Buck, a progressive “Yankee” working his way through the deep red South, identifies misinformation at every turn. He was constantly told he was going to die, usually by people who never went on the river. “Misinformation is as American as apple pie,” he notes in another of his apt metaphors for life today.

An easy-to-read companion, Buck references histories written by those who first traveled the Ohio and Mississippi rivers and their tributaries such as the Cumberland and Wabash. These accounts are written by plain folk of the early frontier, giving their voices authenticity. One of the most colorful was the traveling minister and diarist Timothy Flint, who wrote: “Almost every boat, while it lies in the harbor, has one or more fiddles scraping continually aboard, to which you often see the old boatmen dancing.”

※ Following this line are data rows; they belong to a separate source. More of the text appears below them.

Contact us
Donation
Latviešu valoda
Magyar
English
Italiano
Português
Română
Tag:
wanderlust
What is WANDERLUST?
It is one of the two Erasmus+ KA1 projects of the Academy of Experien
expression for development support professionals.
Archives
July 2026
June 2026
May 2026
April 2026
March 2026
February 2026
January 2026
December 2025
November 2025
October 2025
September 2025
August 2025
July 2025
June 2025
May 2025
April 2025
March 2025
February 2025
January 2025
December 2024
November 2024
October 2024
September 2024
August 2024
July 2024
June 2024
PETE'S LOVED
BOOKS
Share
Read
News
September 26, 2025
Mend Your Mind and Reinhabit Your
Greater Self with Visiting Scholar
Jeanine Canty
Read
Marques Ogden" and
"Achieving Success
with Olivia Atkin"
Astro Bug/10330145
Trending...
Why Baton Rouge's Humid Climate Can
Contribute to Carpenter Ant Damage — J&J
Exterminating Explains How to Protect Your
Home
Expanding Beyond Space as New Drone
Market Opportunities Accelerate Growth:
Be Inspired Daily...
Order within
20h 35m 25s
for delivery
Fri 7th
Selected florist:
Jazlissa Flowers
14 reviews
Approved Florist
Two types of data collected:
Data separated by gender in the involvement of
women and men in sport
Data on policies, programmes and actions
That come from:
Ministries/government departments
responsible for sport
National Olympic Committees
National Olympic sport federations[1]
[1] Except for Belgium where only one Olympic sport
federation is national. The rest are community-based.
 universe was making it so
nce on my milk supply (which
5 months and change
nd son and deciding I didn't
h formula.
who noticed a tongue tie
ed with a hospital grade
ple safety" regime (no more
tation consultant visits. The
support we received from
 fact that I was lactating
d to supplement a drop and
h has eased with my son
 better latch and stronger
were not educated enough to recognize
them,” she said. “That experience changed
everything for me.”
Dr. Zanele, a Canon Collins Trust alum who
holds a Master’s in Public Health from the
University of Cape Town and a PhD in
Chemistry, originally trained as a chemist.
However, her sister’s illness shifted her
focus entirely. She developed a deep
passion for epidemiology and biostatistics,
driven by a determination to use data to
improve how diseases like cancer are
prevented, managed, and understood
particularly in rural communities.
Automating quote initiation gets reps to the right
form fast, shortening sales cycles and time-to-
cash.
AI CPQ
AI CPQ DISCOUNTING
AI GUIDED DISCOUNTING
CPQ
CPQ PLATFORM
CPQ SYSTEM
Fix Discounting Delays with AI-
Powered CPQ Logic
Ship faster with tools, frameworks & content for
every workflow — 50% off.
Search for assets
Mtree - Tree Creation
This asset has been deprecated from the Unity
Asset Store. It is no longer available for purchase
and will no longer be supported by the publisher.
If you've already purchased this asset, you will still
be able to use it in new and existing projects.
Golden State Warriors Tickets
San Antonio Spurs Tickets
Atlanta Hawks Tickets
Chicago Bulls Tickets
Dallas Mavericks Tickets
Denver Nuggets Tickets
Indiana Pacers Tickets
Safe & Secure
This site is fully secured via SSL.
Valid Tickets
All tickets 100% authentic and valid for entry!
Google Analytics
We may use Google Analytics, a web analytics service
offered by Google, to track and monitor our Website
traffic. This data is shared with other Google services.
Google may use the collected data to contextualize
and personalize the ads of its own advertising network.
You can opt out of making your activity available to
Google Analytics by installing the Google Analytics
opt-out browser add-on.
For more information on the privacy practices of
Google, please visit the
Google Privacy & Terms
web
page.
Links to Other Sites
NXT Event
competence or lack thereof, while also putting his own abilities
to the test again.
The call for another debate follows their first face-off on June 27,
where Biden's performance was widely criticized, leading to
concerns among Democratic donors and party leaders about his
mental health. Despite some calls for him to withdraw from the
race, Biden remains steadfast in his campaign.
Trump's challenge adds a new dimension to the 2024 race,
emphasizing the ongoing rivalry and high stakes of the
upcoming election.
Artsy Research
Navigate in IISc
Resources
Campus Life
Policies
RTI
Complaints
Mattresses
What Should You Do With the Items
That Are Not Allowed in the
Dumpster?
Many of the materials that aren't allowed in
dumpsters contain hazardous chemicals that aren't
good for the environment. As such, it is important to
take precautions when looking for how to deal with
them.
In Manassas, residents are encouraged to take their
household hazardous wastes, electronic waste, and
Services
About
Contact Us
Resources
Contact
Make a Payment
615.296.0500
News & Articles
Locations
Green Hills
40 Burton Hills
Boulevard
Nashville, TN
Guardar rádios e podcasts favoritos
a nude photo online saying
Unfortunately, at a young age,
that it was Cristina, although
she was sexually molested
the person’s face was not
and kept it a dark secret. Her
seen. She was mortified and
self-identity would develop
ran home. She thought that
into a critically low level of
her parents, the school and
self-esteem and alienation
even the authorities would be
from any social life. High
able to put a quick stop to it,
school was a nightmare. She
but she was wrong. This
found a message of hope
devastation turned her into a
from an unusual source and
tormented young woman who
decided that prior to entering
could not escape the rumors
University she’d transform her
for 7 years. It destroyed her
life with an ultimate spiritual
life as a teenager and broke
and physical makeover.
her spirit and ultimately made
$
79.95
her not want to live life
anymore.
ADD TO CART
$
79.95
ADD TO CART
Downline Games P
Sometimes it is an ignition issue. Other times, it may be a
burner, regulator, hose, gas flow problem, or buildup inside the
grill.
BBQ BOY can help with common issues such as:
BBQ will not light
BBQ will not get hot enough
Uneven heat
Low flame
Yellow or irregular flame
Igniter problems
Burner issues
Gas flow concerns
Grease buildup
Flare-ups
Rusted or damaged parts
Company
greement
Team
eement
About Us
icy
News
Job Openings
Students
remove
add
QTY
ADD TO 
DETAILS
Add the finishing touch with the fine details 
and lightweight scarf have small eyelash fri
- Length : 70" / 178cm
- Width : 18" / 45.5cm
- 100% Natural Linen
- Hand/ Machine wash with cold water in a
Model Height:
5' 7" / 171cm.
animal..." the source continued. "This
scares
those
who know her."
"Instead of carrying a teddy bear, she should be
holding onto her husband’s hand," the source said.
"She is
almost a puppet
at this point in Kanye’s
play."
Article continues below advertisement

“A violin medley that started out as a Scotch-Irish reel from Ulster might be passed on along the river to a German fiddler from Mannheim, or a Bohemian Jew, or even a wayward Brahmin from Boston.” notes Paul Schneider. The inland river country …

… had become quintessentially American — slapdash, colorful, ethnically mixed.

Cumberland Gap is a tune no doubt heard on the river. This version by Notorious Folk includes some nice dancing.

Take a pause — to use a phrase that Buck employs — to luxuriate in the stream of time.